EXERCISE DESCRIPTION: Identify all lines in the data containing the string "için". Copy them out.

Records excerpted from a collection

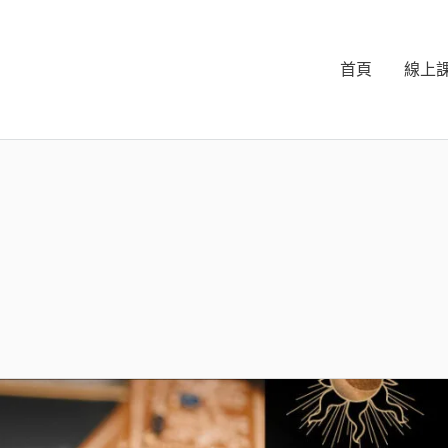
首頁
線上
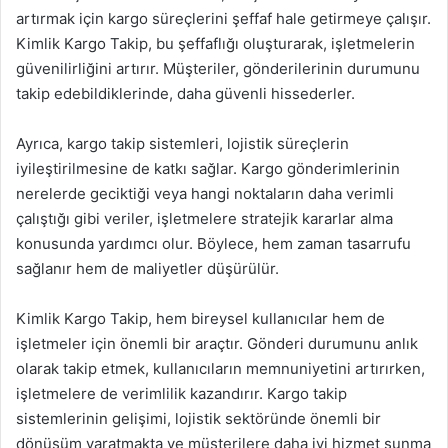
artırmak için kargo süreçlerini şeffaf hale getirmeye çalışır.
Kimlik Kargo Takip, bu şeffaflığı oluşturarak, işletmelerin
güvenilirliğini artırır. Müşteriler, gönderilerinin durumunu
takip edebildiklerinde, daha güvenli hissederler.
Ayrıca, kargo takip sistemleri, lojistik süreçlerin
iyileştirilmesine de katkı sağlar. Kargo gönderimlerinin
nerelerde geciktiği veya hangi noktaların daha verimli
çalıştığı gibi veriler, işletmelere stratejik kararlar alma
konusunda yardımcı olur. Böylece, hem zaman tasarrufu
sağlanır hem de maliyetler düşürülür.
Kimlik Kargo Takip, hem bireysel kullanıcılar hem de
işletmeler için önemli bir araçtır. Gönderi durumunu anlık
olarak takip etmek, kullanıcıların memnuniyetini artırırken,
işletmelere de verimlilik kazandırır. Kargo takip
sistemlerinin gelişimi, lojistik sektöründe önemli bir
dönüşüm yaratmakta ve müşterilere daha iyi hizmet sunma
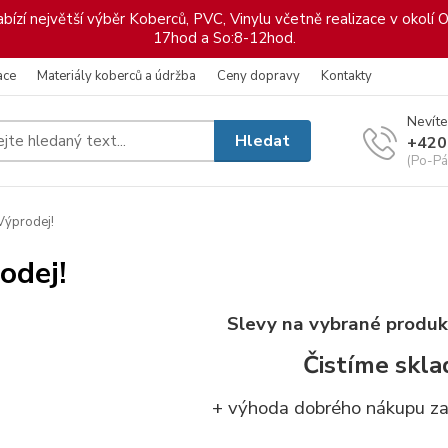
ízí největší výběr Koberců, PVC, Vinylu včetně realizace v okolí O
17hod a So:8-12hod.
ace
Materiály koberců a údržba
Ceny dopravy
Kontakty
Nevíte
Hledat
+420
(Po-Pá
ýprodej!
odej!
Slevy na vybrané produk
Čistíme skla
+ výhoda dobrého nákupu za 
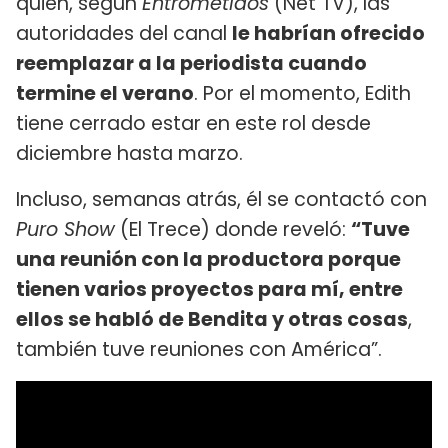
quien, según
Entrometidos
(Net TV), las
autoridades del canal
le habrían ofrecido
reemplazar a la periodista cuando
termine el verano
. Por el momento, Edith
tiene cerrado estar en este rol desde
diciembre hasta marzo.
Incluso, semanas atrás, él se contactó con
Puro Show
(El Trece) donde reveló:
“Tuve
una reunión con la productora porque
tienen varios proyectos para mí, entre
ellos se habló de Bendita y otras cosas
,
también tuve reuniones con América”.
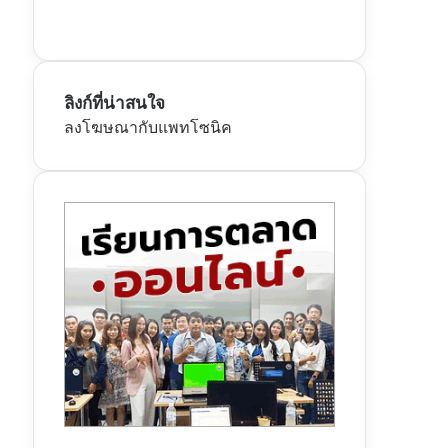
ลิงก์ที่น่าสนใจ
ลงโฆษณากับแพทโซนิค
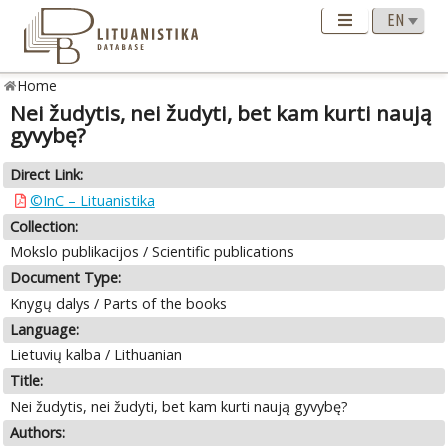
Home
Nei žudytis, nei žudyti, bet kam kurti naują
gyvybę?
Direct Link:
©InC – Lituanistika
Collection:
Mokslo publikacijos / Scientific publications
Document Type:
Knygų dalys / Parts of the books
Language:
Lietuvių kalba / Lithuanian
Title:
Nei žudytis, nei žudyti, bet kam kurti naują gyvybę?
Authors:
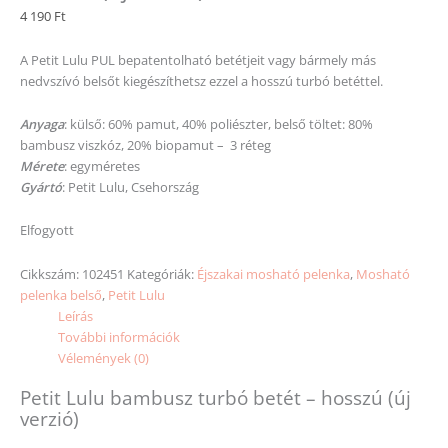
4 190
Ft
A Petit Lulu PUL bepatentolható betétjeit vagy bármely más
nedvszívó belsőt kiegészíthetsz ezzel a hosszú turbó betéttel.
Anyaga
: külső: 60% pamut, 40% poliészter, belső töltet: 80%
bambusz viszkóz, 20% biopamut – 3 réteg
Mérete
: egyméretes
Gyártó
: Petit Lulu, Csehország
Elfogyott
Cikkszám:
102451
Kategóriák:
Éjszakai mosható pelenka
,
Mosható
pelenka belső
,
Petit Lulu
Leírás
További információk
Vélemények (0)
Petit Lulu bambusz turbó betét – hosszú (új
verzió)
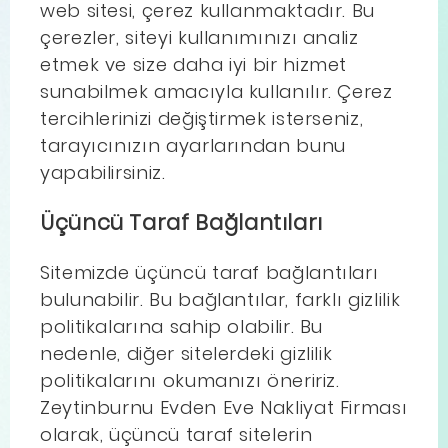
web sitesi, çerez kullanmaktadır. Bu
çerezler, siteyi kullanımınızı analiz
etmek ve size daha iyi bir hizmet
sunabilmek amacıyla kullanılır. Çerez
tercihlerinizi değiştirmek isterseniz,
tarayıcınızın ayarlarından bunu
yapabilirsiniz.
Üçüncü Taraf Bağlantıları
Sitemizde üçüncü taraf bağlantıları
bulunabilir. Bu bağlantılar, farklı gizlilik
politikalarına sahip olabilir. Bu
nedenle, diğer sitelerdeki gizlilik
politikalarını okumanızı öneririz.
Zeytinburnu Evden Eve Nakliyat Firması
olarak, üçüncü taraf sitelerin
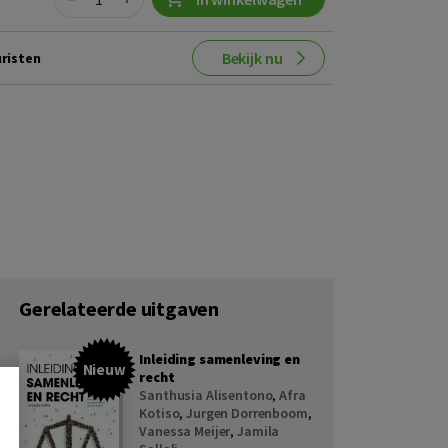
Bekijk nu
risten
Gerelateerde uitgaven
Inleiding samenleving en
Nieuw
recht
Santhusia Alisentono
,
Afra
Kotiso
,
Jurgen Dorrenboom
,
Vanessa Meijer
,
Jamila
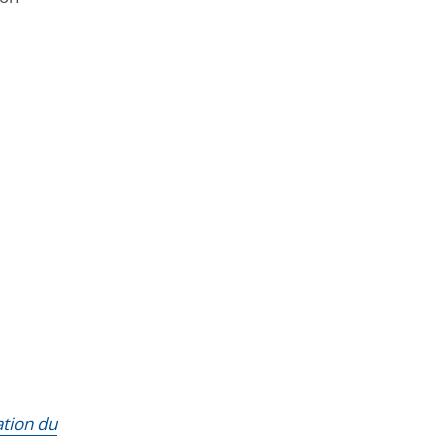
tion du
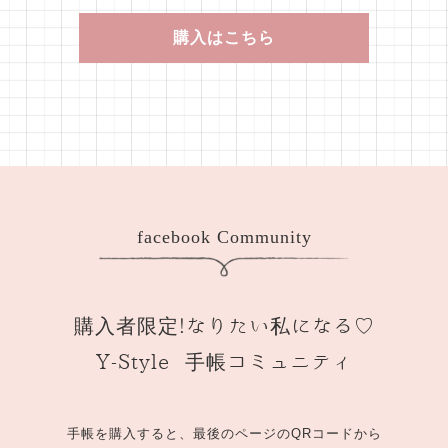
購入はこちら
facebook Community
購入者限定!なりたい私になる♡
Y-Style 手帳コミュニティ
手帳を購入すると、最後のページのQRコードから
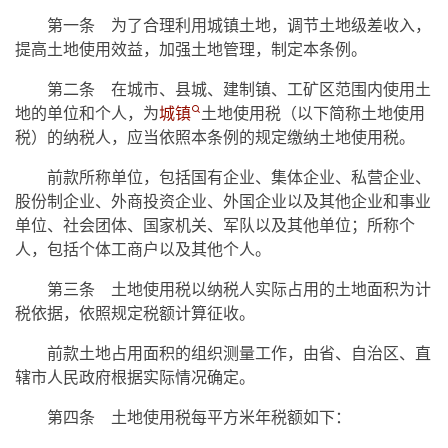
第一条 为了合理利用城镇土地，调节土地级差收入，
提高土地使用效益，加强土地管理，制定本条例。
第二条 在城市、县城、建制镇、工矿区范围内使用土
地的单位和个人，为
城镇
土地使用税（以下简称土地使用
税）的纳税人，应当依照本条例的规定缴纳土地使用税。
前款所称单位，包括国有企业、集体企业、私营企业、
股份制企业、外商投资企业、外国企业以及其他企业和事业
单位、社会团体、国家机关、军队以及其他单位；所称个
人，包括个体工商户以及其他个人。
第三条 土地使用税以纳税人实际占用的土地面积为计
税依据，依照规定税额计算征收。
前款土地占用面积的组织测量工作，由省、自治区、直
辖市人民政府根据实际情况确定。
第四条 土地使用税每平方米年税额如下：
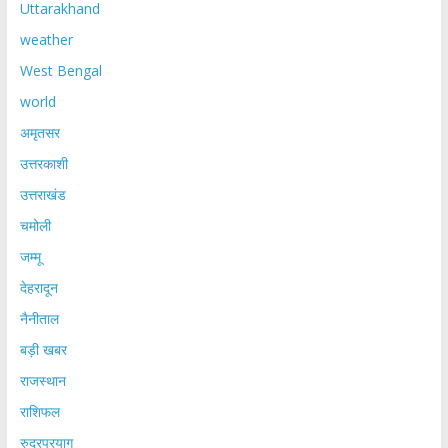
Uttarakhand
weather
West Bengal
world
अमृतसर
उत्तरकाशी
उत्तराखंड
चमोली
जम्मू
देहरादून
नैनीताल
बड़ी खबर
राजस्थान
राशिफल
रुद्रप्रयाग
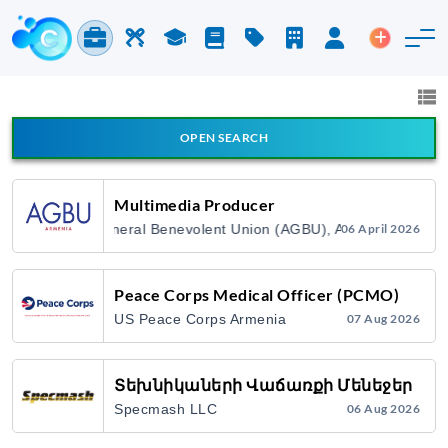
Jobs & Careers
Labor
Study
Blog
Pricing
Companies
Login
Post an 
Jobs and Careers
All fields
OPEN SEARCH
All Announcement Types
Multimedia Producer
Armenian General Benevolent Union (AGBU), Armenia
06 April 2026
Search
Peace Corps Medical Officer (PCMO)
US Peace Corps Armenia
07 Aug 2026
Տեխնիկաների Վաճառքի Մենեջեր
Specmash LLC
06 Aug 2026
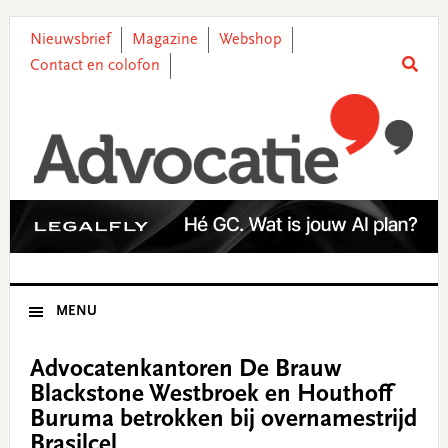
Skip
Skip
Skip
Skip
to
to
to
to
Nieuwsbrief
Magazine
Webshop
primary
main
primary
footer
Contact en colofon
navigation
content
sidebar
MENU
Advocatenkantoren De Brauw
Blackstone Westbroek en Houthoff
Buruma betrokken bij overnamestrijd
Brasilcel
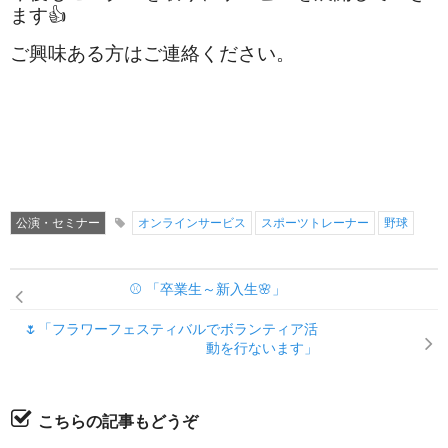
ます👍
ご興味ある方はご連絡ください。
公演・セミナー
オンラインサービス
スポーツトレーナー
野球
⚾ 「卒業生～新入生🌸」
🌷「フラワーフェスティバルでボランティア活
動を行ないます」
こちらの記事もどうぞ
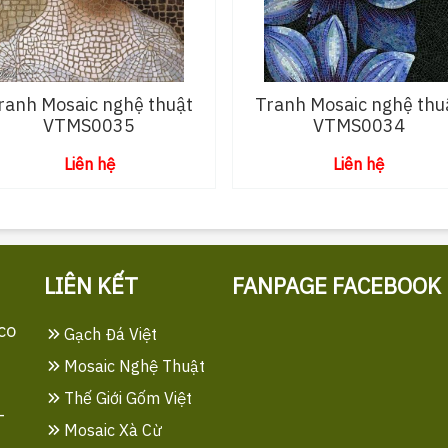
ranh Mosaic nghệ thuật
Tranh Mosaic nghệ thu
VTMS0035
VTMS0034
Liên hệ
Liên hệ
LIÊN KẾT
FANPAGE FACEBOOK
co
Gạch Đá Việt
Mosaic Nghệ Thuật
Thế Giới Gốm Việt
-
Mosaic Xà Cừ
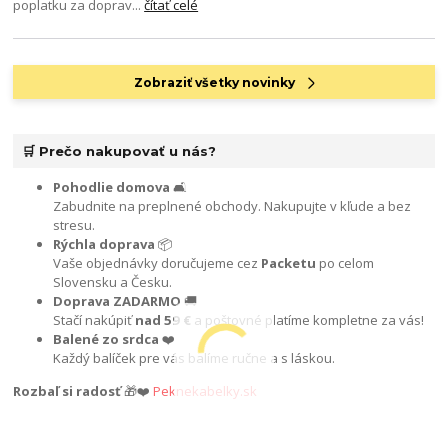
poplatku za doprav...
čítať celé
Zobraziť všetky novinky
🛒 Prečo nakupovať u nás?
Pohodlie domova
🛋️
Zabudnite na preplnené obchody. Nakupujte v kľude a bez
stresu.
Rýchla doprava
📦
Vaše objednávky doručujeme cez
Packetu
po celom
Slovensku a Česku.
Doprava ZADARMO
🚚
Stačí nakúpiť
nad 59 €
a poštovné platíme kompletne za vás!
Balené zo srdca
❤️
Každý balíček pre vás balíme ručne a s láskou.
Rozbaľ si radosť
🎁❤️
Peknekabelky.sk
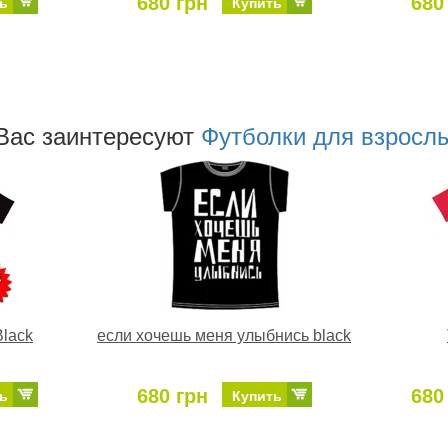
680 грн
680
ь
Купить
Ваc заинтересуют
Футболки для взросл
Black
если хочешь меня улыбнись black
680 грн
680
ь
Купить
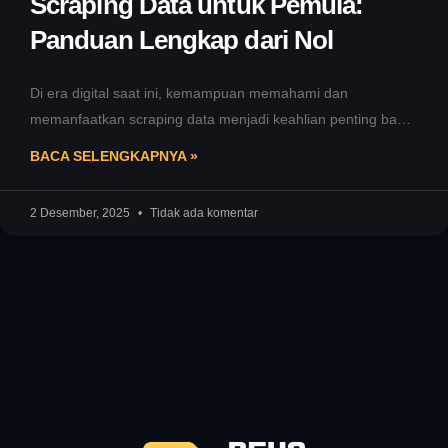
Scraping Data untuk Pemula:
Panduan Lengkap dari Nol
Di era digital saat ini, kemampuan memahami dan
memanfaatkan scraping data menjadi keahlian penting bagi
banyak orang. Baik untuk analisis
BACA SELENGKAPNYA »
2 Desember, 2025
Tidak ada komentar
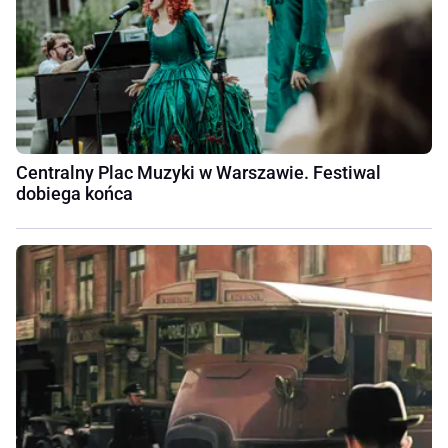
Centralny Plac Muzyki w Warszawie. Festiwal
dobiega końca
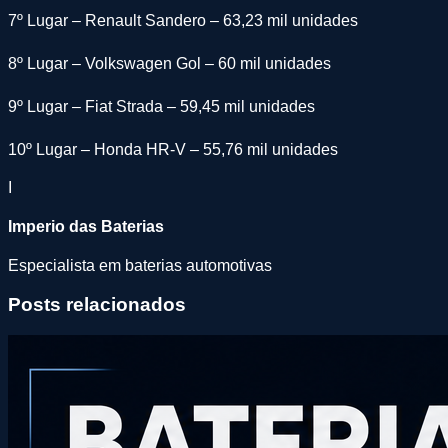
7º Lugar – Renault Sandero – 63,23 mil unidades
8º Lugar – Volkswagen Gol – 60 mil unidades
9º Lugar – Fiat Strada – 59,45 mil unidades
10º Lugar – Honda HR-V – 55,76 mil unidades
I
Imperio das Baterias
Especialista em baterias automotivas
Posts relacionados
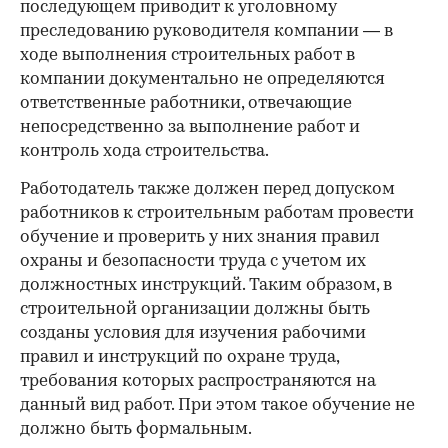
последующем приводит к уголовному
преследованию руководителя компании — в
ходе выполнения строительных работ в
компании документально не определяются
ответственные работники, отвечающие
непосредственно за выполнение работ и
контроль хода строительства.
Работодатель также должен перед допуском
работников к строительным работам провести
обучение и проверить у них знания правил
охраны и безопасности труда с учетом их
должностных инструкций. Таким образом, в
строительной организации должны быть
созданы условия для изучения рабочими
правил и инструкций по охране труда,
требования которых распространяются на
данный вид работ. При этом такое обучение не
должно быть формальным.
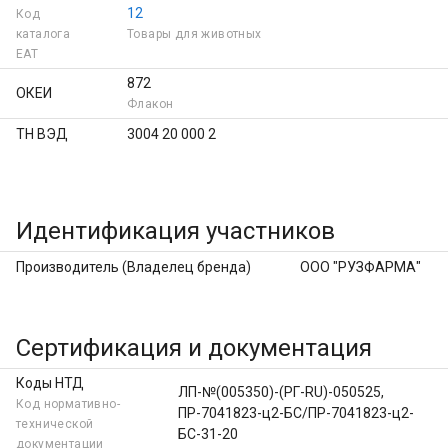
12
Код
каталога
Товары для животных
ЕAT
872
ОКЕИ
Флакон
ТН ВЭД
3004 20 000 2
Идентификация участников
Производитель (Владелец бренда)
ООО "РУЗФАРМА"
Сертификация и документация
Коды НТД
ЛП-№(005350)-(РГ-RU)-050525,
Код нормативно-
ПР-7041823-ц2-БС/ПР-7041823-ц2-
технической
БС-31-20
документации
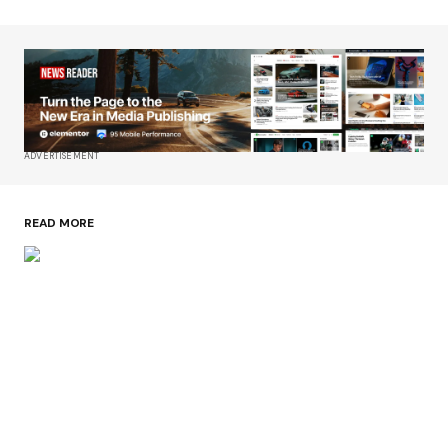
ADVERTISEMENT
READ MORE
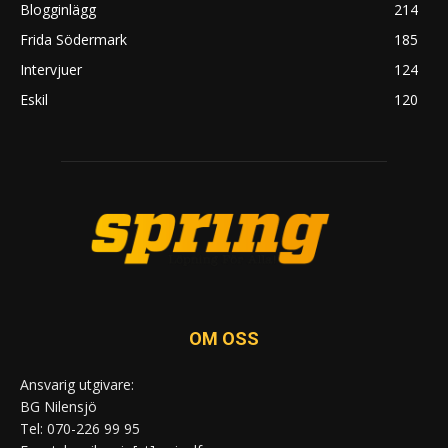
Blogginlägg
214
Frida Södermark
185
Intervjuer
124
Eskil
120
OM OSS
Ansvarig utgivare:
BG Nilensjö
Tel: 070-226 99 95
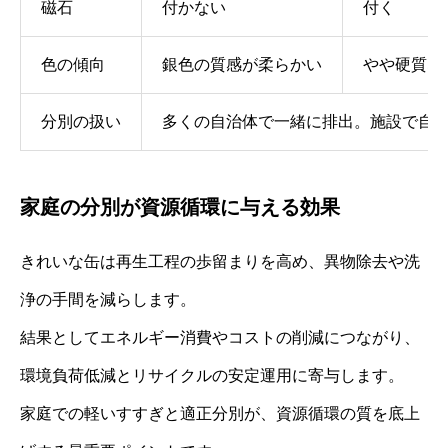
磁石
付かない
付く
色の傾向
銀色の質感が柔らかい
やや硬質な
分別の扱い
多くの自治体で一緒に排出。施設で自
家庭の分別が資源循環に与える効果
きれいな缶は再生工程の歩留まりを高め、異物除去や洗
浄の手間を減らします。
結果としてエネルギー消費やコストの削減につながり、
環境負荷低減とリサイクルの安定運用に寄与します。
家庭での軽いすすぎと適正分別が、資源循環の質を底上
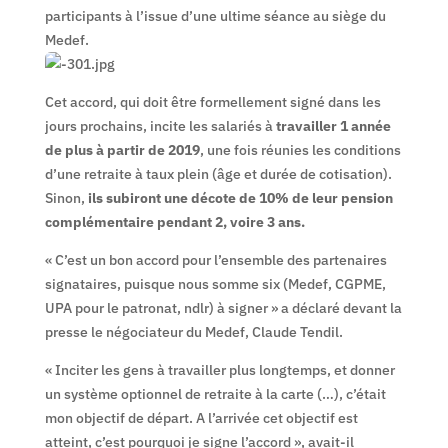
participants à l’issue d’une ultime séance au siège du
Medef.
Cet accord, qui doit être formellement signé dans les
jours prochains, incite les salariés à
travailler 1 année
de plus à partir de 2019
, une fois réunies les conditions
d’une retraite à taux plein (âge et durée de cotisation).
Sinon,
ils subiront une décote de 10% de leur pension
complémentaire pendant 2, voire 3 ans.
« C’est un bon accord pour l’ensemble des partenaires
signataires, puisque nous somme six (Medef, CGPME,
UPA pour le patronat, ndlr) à signer » a déclaré devant la
presse le négociateur du Medef, Claude Tendil.
« Inciter les gens à travailler plus longtemps, et donner
un système optionnel de retraite à la carte (…), c’était
mon objectif de départ. A l’arrivée cet objectif est
atteint, c’est pourquoi je signe l’accord », avait-il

SOLUTION BELOW:
artırmak için kargo süreçlerini şeffaf hale getirmeye çalışır.
işletmeler için önemli bir araçtır. Gönderi durumunu anlık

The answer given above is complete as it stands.